■ **WHAT YOU WILL DO**: Set down each line of the material below word for word, leaving out any picture.

-- Start SUPPLIED MATERIAL --

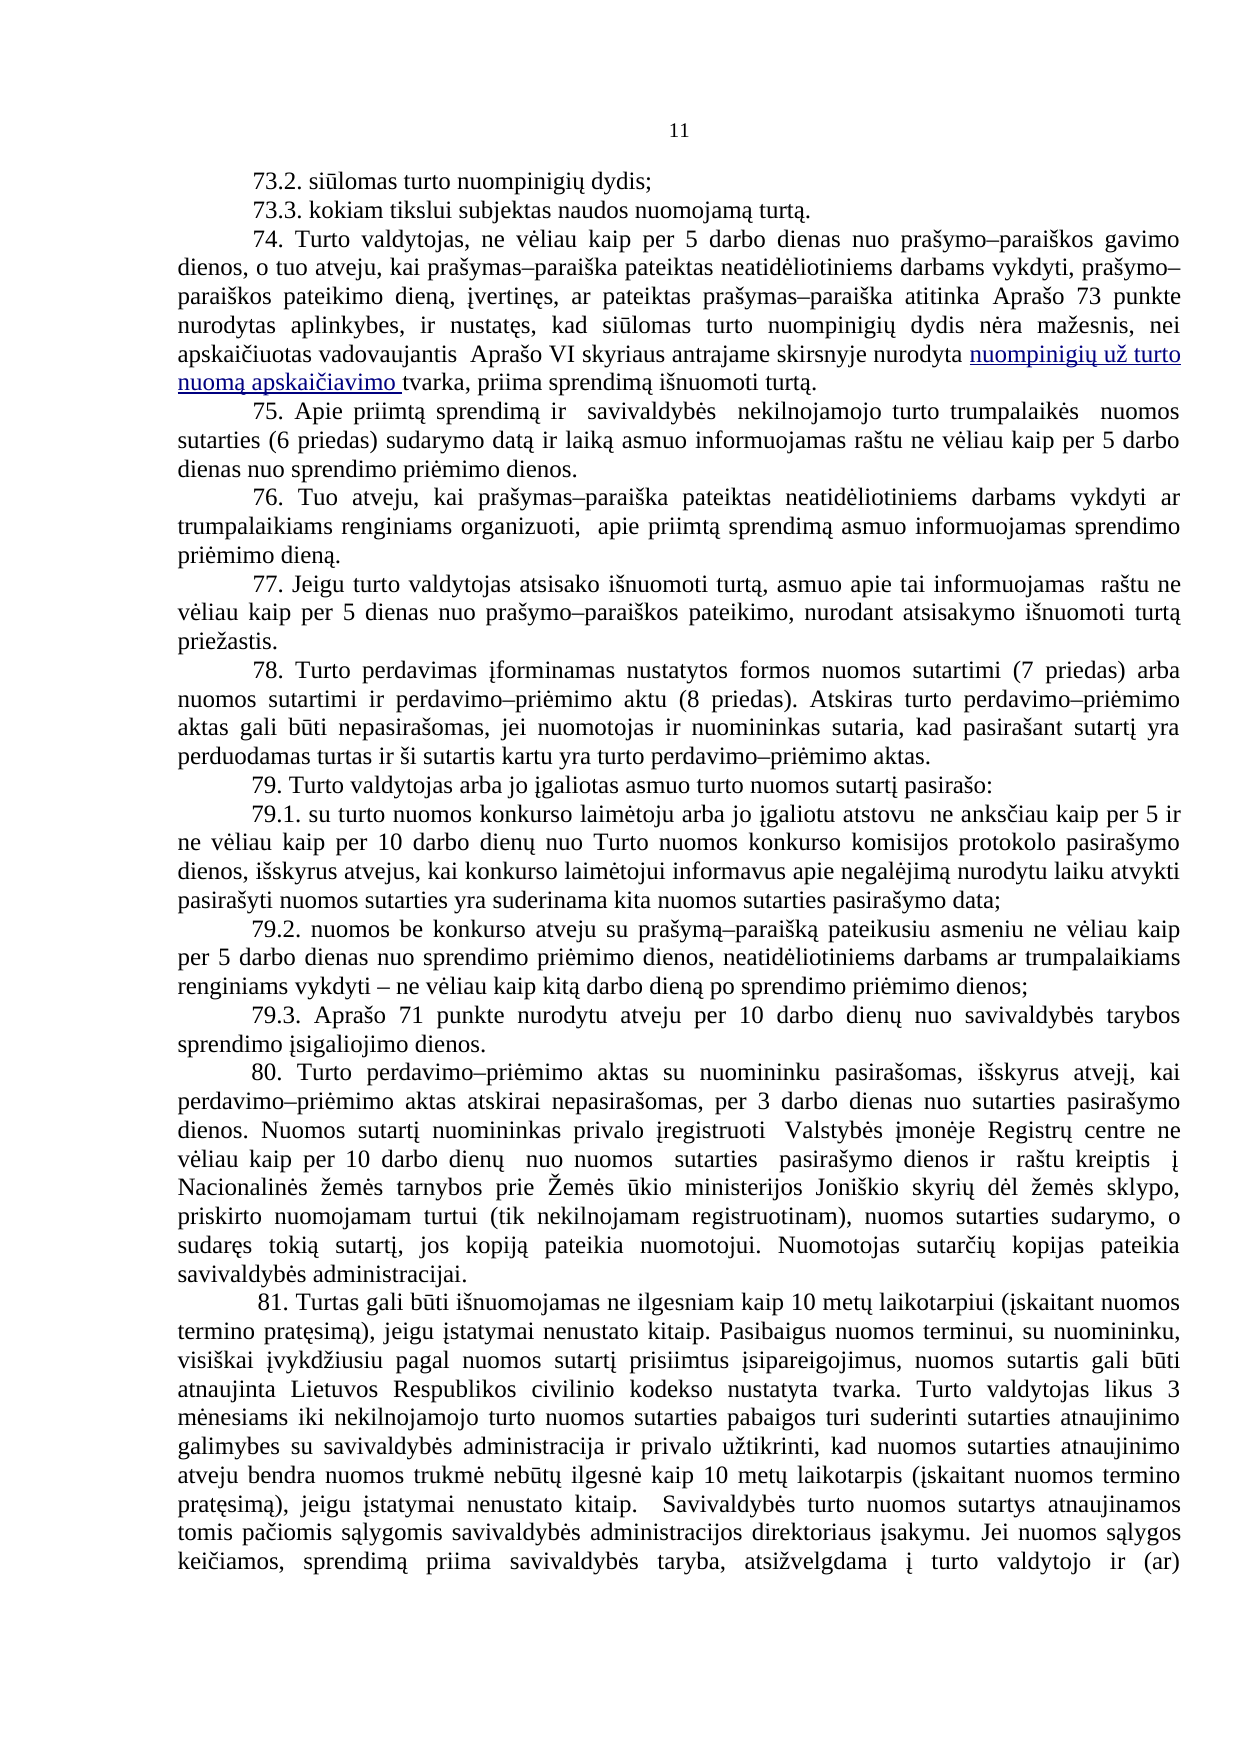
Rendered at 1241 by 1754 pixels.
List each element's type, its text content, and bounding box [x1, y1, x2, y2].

text 79.1. su turto nuomos konkurso laimėtoju arba jo įgaliotu atstovu ne anksčiau kaip per 5 ir ne vėliau kaip per 10 darbo dienų nuo Turto nuomos konkurso komisijos protokolo pasirašymo dienos, išskyrus atvejus, kai konkurso laimėtojui informavus apie negalėjimą nurodytu laiku atvykti pasirašyti nuomos sutarties yra suderinama kita nuomos sutarties pasirašymo data; [177, 799, 1181, 914]
text 79. Turto valdytojas arba jo įgaliotas asmuo turto nuomos sutartį pasirašo: [177, 770, 1181, 799]
text 79.3. Aprašo 71 punkte nurodytu atveju per 10 darbo dienų nuo savivaldybės tarybos sprendimo įsigaliojimo dienos. [177, 1000, 1181, 1057]
text 73.3. kokiam tikslui subjektas naudos nuomojamą turtą. [177, 195, 1181, 224]
text 79.2. nuomos be konkurso atveju su prašymą–paraišką pateikusiu asmeniu ne vėliau kaip per 5 darbo dienas nuo sprendimo priėmimo dienos, neatidėliotiniems darbams ar trumpalaikiams renginiams vykdyti – ne vėliau kaip kitą darbo dieną po sprendimo priėmimo dienos; [177, 914, 1181, 1000]
text 73.2. siūlomas turto nuompinigių dydis; [177, 166, 1181, 195]
text 75. Apie priimtą sprendimą ir savivaldybės nekilnojamojo turto trumpalaikės nuomos sutarties (6 priedas) sudarymo datą ir laiką asmuo informuojamas raštu ne vėliau kaip per 5 darbo dienas nuo sprendimo priėmimo dienos. [177, 396, 1181, 482]
text 76. Tuo atveju, kai prašymas–paraiška pateiktas neatidėliotiniems darbams vykdyti ar trumpalaikiams renginiams organizuoti, apie priimtą sprendimą asmuo informuojamas sprendimo priėmimo dieną. [177, 482, 1181, 569]
text 74. Turto valdytojas, ne vėliau kaip per 5 darbo dienas nuo prašymo–paraiškos gavimo dienos, o tuo atveju, kai prašymas–paraiška pateiktas neatidėliotiniems darbams vykdyti, prašymo–paraiškos pateikimo dieną, įvertinęs, ar pateiktas prašymas–paraiška atitinka Aprašo 73 punkte nurodytas aplinkybes, ir nustatęs, kad siūlomas turto nuompinigių dydis nėra mažesnis, nei apskaičiuotas vadovaujantis Aprašo VI skyriaus antrajame skirsnyje nurodyta nuompinigių už turto nuomą apskaičiavimo tvarka, priima sprendimą išnuomoti turtą. [177, 224, 1181, 396]
text 78. Turto perdavimas įforminamas nustatytos formos nuomos sutartimi (7 priedas) arba nuomos sutartimi ir perdavimo–priėmimo aktu (8 priedas). Atskiras turto perdavimo–priėmimo aktas gali būti nepasirašomas, jei nuomotojas ir nuomininkas sutaria, kad pasirašant sutartį yra perduodamas turtas ir ši sutartis kartu yra turto perdavimo–priėmimo aktas. [177, 655, 1181, 770]
text 81. Turtas gali būti išnuomojamas ne ilgesniam kaip 10 metų laikotarpiui (įskaitant nuomos termino pratęsimą), jeigu įstatymai nenustato kitaip. Pasibaigus nuomos terminui, su nuomininku, visiškai įvykdžiusiu pagal nuomos sutartį prisiimtus įsipareigojimus, nuomos sutartis gali būti atnaujinta Lietuvos Respublikos civilinio kodekso nustatyta tvarka. Turto valdytojas likus 3 mėnesiams iki nekilnojamojo turto nuomos sutarties pabaigos turi suderinti sutarties atnaujinimo galimybes su savivaldybės administracija ir privalo užtikrinti, kad nuomos sutarties atnaujinimo atveju bendra nuomos trukmė nebūtų ilgesnė kaip 10 metų laikotarpis (įskaitant nuomos termino pratęsimą), jeigu įstatymai nenustato kitaip. Savivaldybės turto nuomos sutartys atnaujinamos tomis pačiomis sąlygomis savivaldybės administracijos direktoriaus įsakymu. Jei nuomos sąlygos keičiamos, sprendimą priima savivaldybės taryba, atsižvelgdama į turto valdytojo ir (ar) [177, 1287, 1181, 1575]
text 77. Jeigu turto valdytojas atsisako išnuomoti turtą, asmuo apie tai informuojamas raštu ne vėliau kaip per 5 dienas nuo prašymo–paraiškos pateikimo, nurodant atsisakymo išnuomoti turtą priežastis. [177, 569, 1181, 655]
text 80. Turto perdavimo–priėmimo aktas su nuomininku pasirašomas, išskyrus atvejį, kai perdavimo–priėmimo aktas atskirai nepasirašomas, per 3 darbo dienas nuo sutarties pasirašymo dienos. Nuomos sutartį nuomininkas privalo įregistruoti Valstybės įmonėje Registrų centre ne vėliau kaip per 10 darbo dienų nuo nuomos sutarties pasirašymo dienos ir raštu kreiptis į Nacionalinės žemės tarnybos prie Žemės ūkio ministerijos Joniškio skyrių dėl žemės sklypo, priskirto nuomojamam turtui (tik nekilnojamam registruotinam), nuomos sutarties sudarymo, o sudaręs tokią sutartį, jos kopiją pateikia nuomotojui. Nuomotojas sutarčių kopijas pateikia savivaldybės administracijai. [177, 1057, 1181, 1287]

-- End SUPPLIED MATERIAL --

■ **RESULT**:
Rendered at 1241 by 1754 pixels.
List each element's type, its text content, and bounding box [x1, y1, x2, y2].

text 79.1. su turto nuomos konkurso laimėtoju arba jo įgaliotu atstovu ne anksčiau kaip per 5 ir ne vėliau kaip per 10 darbo dienų nuo Turto nuomos konkurso komisijos protokolo pasirašymo dienos, išskyrus atvejus, kai konkurso laimėtojui informavus apie negalėjimą nurodytu laiku atvykti pasirašyti nuomos sutarties yra suderinama kita nuomos sutarties pasirašymo data; [177, 799, 1181, 914]
text 79. Turto valdytojas arba jo įgaliotas asmuo turto nuomos sutartį pasirašo: [177, 770, 1181, 799]
text 79.3. Aprašo 71 punkte nurodytu atveju per 10 darbo dienų nuo savivaldybės tarybos sprendimo įsigaliojimo dienos. [177, 1000, 1181, 1057]
text 73.3. kokiam tikslui subjektas naudos nuomojamą turtą. [177, 195, 1181, 224]
text 79.2. nuomos be konkurso atveju su prašymą–paraišką pateikusiu asmeniu ne vėliau kaip per 5 darbo dienas nuo sprendimo priėmimo dienos, neatidėliotiniems darbams ar trumpalaikiams renginiams vykdyti – ne vėliau kaip kitą darbo dieną po sprendimo priėmimo dienos; [177, 914, 1181, 1000]
text 73.2. siūlomas turto nuompinigių dydis; [177, 166, 1181, 195]
text 75. Apie priimtą sprendimą ir savivaldybės nekilnojamojo turto trumpalaikės nuomos sutarties (6 priedas) sudarymo datą ir laiką asmuo informuojamas raštu ne vėliau kaip per 5 darbo dienas nuo sprendimo priėmimo dienos. [177, 396, 1181, 482]
text 76. Tuo atveju, kai prašymas–paraiška pateiktas neatidėliotiniems darbams vykdyti ar trumpalaikiams renginiams organizuoti, apie priimtą sprendimą asmuo informuojamas sprendimo priėmimo dieną. [177, 482, 1181, 569]
text 74. Turto valdytojas, ne vėliau kaip per 5 darbo dienas nuo prašymo–paraiškos gavimo dienos, o tuo atveju, kai prašymas–paraiška pateiktas neatidėliotiniems darbams vykdyti, prašymo–paraiškos pateikimo dieną, įvertinęs, ar pateiktas prašymas–paraiška atitinka Aprašo 73 punkte nurodytas aplinkybes, ir nustatęs, kad siūlomas turto nuompinigių dydis nėra mažesnis, nei apskaičiuotas vadovaujantis Aprašo VI skyriaus antrajame skirsnyje nurodyta nuompinigių už turto nuomą apskaičiavimo tvarka, priima sprendimą išnuomoti turtą. [177, 224, 1181, 396]
text 78. Turto perdavimas įforminamas nustatytos formos nuomos sutartimi (7 priedas) arba nuomos sutartimi ir perdavimo–priėmimo aktu (8 priedas). Atskiras turto perdavimo–priėmimo aktas gali būti nepasirašomas, jei nuomotojas ir nuomininkas sutaria, kad pasirašant sutartį yra perduodamas turtas ir ši sutartis kartu yra turto perdavimo–priėmimo aktas. [177, 655, 1181, 770]
text 81. Turtas gali būti išnuomojamas ne ilgesniam kaip 10 metų laikotarpiui (įskaitant nuomos termino pratęsimą), jeigu įstatymai nenustato kitaip. Pasibaigus nuomos terminui, su nuomininku, visiškai įvykdžiusiu pagal nuomos sutartį prisiimtus įsipareigojimus, nuomos sutartis gali būti atnaujinta Lietuvos Respublikos civilinio kodekso nustatyta tvarka. Turto valdytojas likus 3 mėnesiams iki nekilnojamojo turto nuomos sutarties pabaigos turi suderinti sutarties atnaujinimo galimybes su savivaldybės administracija ir privalo užtikrinti, kad nuomos sutarties atnaujinimo atveju bendra nuomos trukmė nebūtų ilgesnė kaip 10 metų laikotarpis (įskaitant nuomos termino pratęsimą), jeigu įstatymai nenustato kitaip. Savivaldybės turto nuomos sutartys atnaujinamos tomis pačiomis sąlygomis savivaldybės administracijos direktoriaus įsakymu. Jei nuomos sąlygos keičiamos, sprendimą priima savivaldybės taryba, atsižvelgdama į turto valdytojo ir (ar) [177, 1287, 1181, 1575]
text 77. Jeigu turto valdytojas atsisako išnuomoti turtą, asmuo apie tai informuojamas raštu ne vėliau kaip per 5 dienas nuo prašymo–paraiškos pateikimo, nurodant atsisakymo išnuomoti turtą priežastis. [177, 569, 1181, 655]
text 80. Turto perdavimo–priėmimo aktas su nuomininku pasirašomas, išskyrus atvejį, kai perdavimo–priėmimo aktas atskirai nepasirašomas, per 3 darbo dienas nuo sutarties pasirašymo dienos. Nuomos sutartį nuomininkas privalo įregistruoti Valstybės įmonėje Registrų centre ne vėliau kaip per 10 darbo dienų nuo nuomos sutarties pasirašymo dienos ir raštu kreiptis į Nacionalinės žemės tarnybos prie Žemės ūkio ministerijos Joniškio skyrių dėl žemės sklypo, priskirto nuomojamam turtui (tik nekilnojamam registruotinam), nuomos sutarties sudarymo, o sudaręs tokią sutartį, jos kopiją pateikia nuomotojui. Nuomotojas sutarčių kopijas pateikia savivaldybės administracijai. [177, 1057, 1181, 1287]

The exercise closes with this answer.